> _TASK TO CARRY OUT_: After locating the line that contains "- Vérification sur" in the data below, set down exactly that line and each one after it through the line that contains "- Identification des", and nothing more.
- - -
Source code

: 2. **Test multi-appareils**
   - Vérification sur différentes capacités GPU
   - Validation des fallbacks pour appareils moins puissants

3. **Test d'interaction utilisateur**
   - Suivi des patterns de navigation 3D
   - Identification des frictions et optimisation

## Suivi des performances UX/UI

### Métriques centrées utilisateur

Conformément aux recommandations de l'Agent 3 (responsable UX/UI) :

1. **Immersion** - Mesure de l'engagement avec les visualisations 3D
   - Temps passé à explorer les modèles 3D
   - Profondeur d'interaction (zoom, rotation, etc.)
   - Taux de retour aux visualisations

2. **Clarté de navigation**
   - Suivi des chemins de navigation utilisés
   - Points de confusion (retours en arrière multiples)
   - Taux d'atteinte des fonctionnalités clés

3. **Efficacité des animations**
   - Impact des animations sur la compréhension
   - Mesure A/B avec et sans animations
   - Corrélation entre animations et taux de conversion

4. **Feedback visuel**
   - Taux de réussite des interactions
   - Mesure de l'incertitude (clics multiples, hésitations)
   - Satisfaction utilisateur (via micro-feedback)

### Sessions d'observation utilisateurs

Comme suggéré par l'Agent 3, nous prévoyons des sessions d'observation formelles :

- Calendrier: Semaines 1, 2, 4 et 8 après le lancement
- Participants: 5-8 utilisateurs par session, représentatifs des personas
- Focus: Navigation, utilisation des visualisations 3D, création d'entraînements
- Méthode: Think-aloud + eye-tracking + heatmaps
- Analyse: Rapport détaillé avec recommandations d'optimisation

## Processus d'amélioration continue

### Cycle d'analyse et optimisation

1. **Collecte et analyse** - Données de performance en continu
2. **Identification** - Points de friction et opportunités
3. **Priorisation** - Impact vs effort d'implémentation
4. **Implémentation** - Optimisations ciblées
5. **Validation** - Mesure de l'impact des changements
- - -
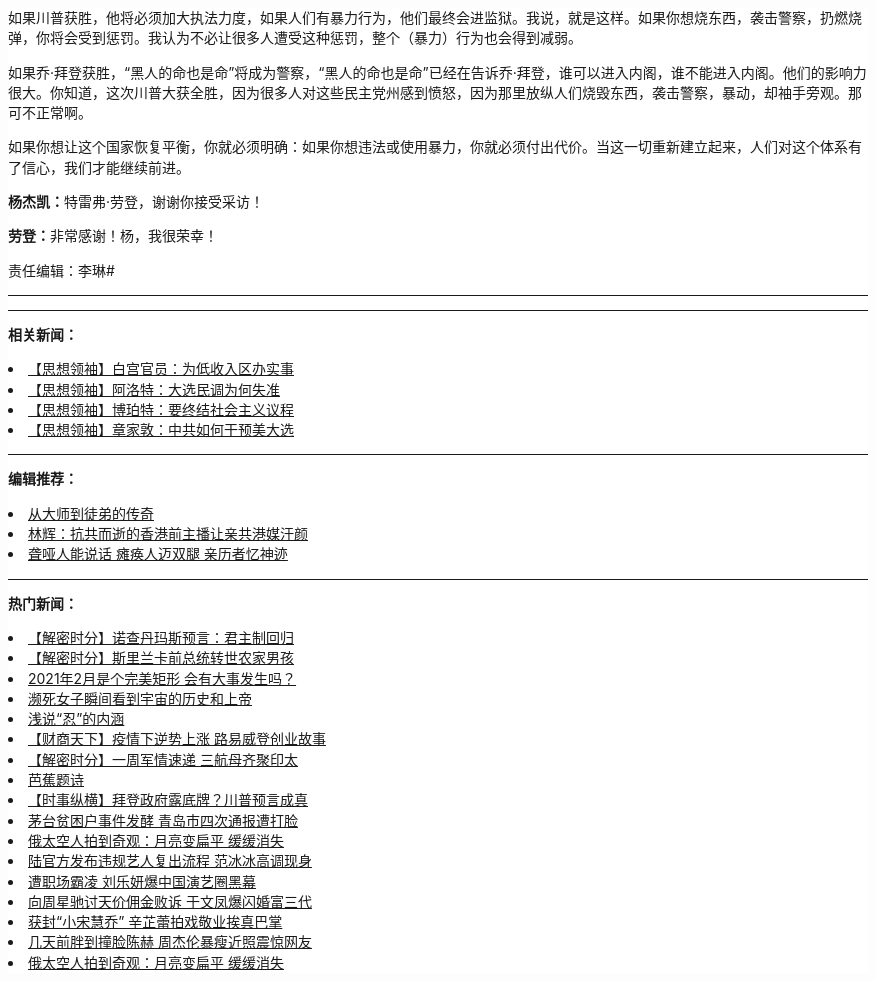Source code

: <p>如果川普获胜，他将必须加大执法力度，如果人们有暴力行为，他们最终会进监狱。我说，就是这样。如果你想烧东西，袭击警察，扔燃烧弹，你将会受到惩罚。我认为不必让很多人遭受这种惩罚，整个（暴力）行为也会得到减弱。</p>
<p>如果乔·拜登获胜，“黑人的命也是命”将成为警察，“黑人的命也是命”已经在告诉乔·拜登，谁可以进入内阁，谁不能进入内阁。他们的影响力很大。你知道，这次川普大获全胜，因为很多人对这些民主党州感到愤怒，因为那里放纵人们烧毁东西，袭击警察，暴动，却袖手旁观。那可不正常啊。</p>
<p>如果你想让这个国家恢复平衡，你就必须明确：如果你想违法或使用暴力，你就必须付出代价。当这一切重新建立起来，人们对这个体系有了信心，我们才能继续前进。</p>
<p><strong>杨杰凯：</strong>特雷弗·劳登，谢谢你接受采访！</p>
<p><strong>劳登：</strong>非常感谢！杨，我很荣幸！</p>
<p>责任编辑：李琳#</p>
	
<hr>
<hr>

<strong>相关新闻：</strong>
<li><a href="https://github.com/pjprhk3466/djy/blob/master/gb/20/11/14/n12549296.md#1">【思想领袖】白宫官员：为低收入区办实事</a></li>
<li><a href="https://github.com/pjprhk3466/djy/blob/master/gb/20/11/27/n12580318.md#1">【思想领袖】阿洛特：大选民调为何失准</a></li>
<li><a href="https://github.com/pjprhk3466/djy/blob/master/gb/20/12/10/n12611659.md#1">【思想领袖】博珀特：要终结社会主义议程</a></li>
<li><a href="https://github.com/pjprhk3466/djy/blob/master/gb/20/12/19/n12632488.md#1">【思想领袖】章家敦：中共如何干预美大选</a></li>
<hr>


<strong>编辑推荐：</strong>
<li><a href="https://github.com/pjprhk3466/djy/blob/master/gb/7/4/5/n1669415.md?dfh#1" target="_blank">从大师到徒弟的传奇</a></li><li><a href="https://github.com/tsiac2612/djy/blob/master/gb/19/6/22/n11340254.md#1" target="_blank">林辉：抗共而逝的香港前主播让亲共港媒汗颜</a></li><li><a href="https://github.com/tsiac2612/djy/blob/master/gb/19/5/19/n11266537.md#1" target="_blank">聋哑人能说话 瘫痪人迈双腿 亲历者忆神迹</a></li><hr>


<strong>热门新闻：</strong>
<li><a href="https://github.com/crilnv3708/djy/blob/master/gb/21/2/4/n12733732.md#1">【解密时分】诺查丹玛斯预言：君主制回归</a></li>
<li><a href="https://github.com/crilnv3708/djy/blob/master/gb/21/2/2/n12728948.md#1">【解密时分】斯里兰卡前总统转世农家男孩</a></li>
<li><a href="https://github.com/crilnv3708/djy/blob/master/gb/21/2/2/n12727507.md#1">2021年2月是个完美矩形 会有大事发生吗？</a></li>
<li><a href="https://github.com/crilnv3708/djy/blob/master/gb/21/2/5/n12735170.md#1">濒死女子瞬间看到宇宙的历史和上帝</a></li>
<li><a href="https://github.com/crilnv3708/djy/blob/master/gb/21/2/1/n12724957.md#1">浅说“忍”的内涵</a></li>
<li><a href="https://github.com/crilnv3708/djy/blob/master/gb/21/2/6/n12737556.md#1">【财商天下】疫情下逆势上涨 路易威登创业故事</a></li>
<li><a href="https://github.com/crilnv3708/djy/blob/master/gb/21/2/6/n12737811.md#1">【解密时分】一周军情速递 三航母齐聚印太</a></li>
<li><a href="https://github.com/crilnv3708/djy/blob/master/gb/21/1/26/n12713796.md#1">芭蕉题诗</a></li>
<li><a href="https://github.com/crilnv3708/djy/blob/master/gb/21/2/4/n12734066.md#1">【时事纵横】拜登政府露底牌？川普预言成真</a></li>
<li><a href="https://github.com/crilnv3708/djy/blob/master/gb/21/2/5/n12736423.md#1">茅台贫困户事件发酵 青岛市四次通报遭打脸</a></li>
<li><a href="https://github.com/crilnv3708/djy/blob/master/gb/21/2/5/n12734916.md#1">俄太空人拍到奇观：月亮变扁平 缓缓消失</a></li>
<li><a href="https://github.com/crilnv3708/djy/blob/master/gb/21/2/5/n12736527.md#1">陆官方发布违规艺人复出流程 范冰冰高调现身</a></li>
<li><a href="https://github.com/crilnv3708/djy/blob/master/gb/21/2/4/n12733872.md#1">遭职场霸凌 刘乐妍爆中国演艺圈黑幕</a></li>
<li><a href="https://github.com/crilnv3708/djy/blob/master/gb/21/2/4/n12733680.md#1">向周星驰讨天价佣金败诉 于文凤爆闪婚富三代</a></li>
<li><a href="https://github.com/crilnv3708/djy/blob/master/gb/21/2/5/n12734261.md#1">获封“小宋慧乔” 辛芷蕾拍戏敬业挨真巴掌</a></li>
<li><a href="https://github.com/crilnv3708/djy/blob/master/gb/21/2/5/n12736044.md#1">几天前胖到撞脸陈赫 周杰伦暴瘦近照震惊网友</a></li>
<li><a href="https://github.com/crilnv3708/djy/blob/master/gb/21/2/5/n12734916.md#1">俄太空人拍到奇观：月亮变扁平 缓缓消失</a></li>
- - -
> _EXERCISE OUTPUT_:
   - Vérification sur différentes capacités GPU
   - Validation des fallbacks pour appareils moins puissants

3. **Test d'interaction utilisateur**
   - Suivi des patterns de navigation 3D
   - Identification des frictions et optimisation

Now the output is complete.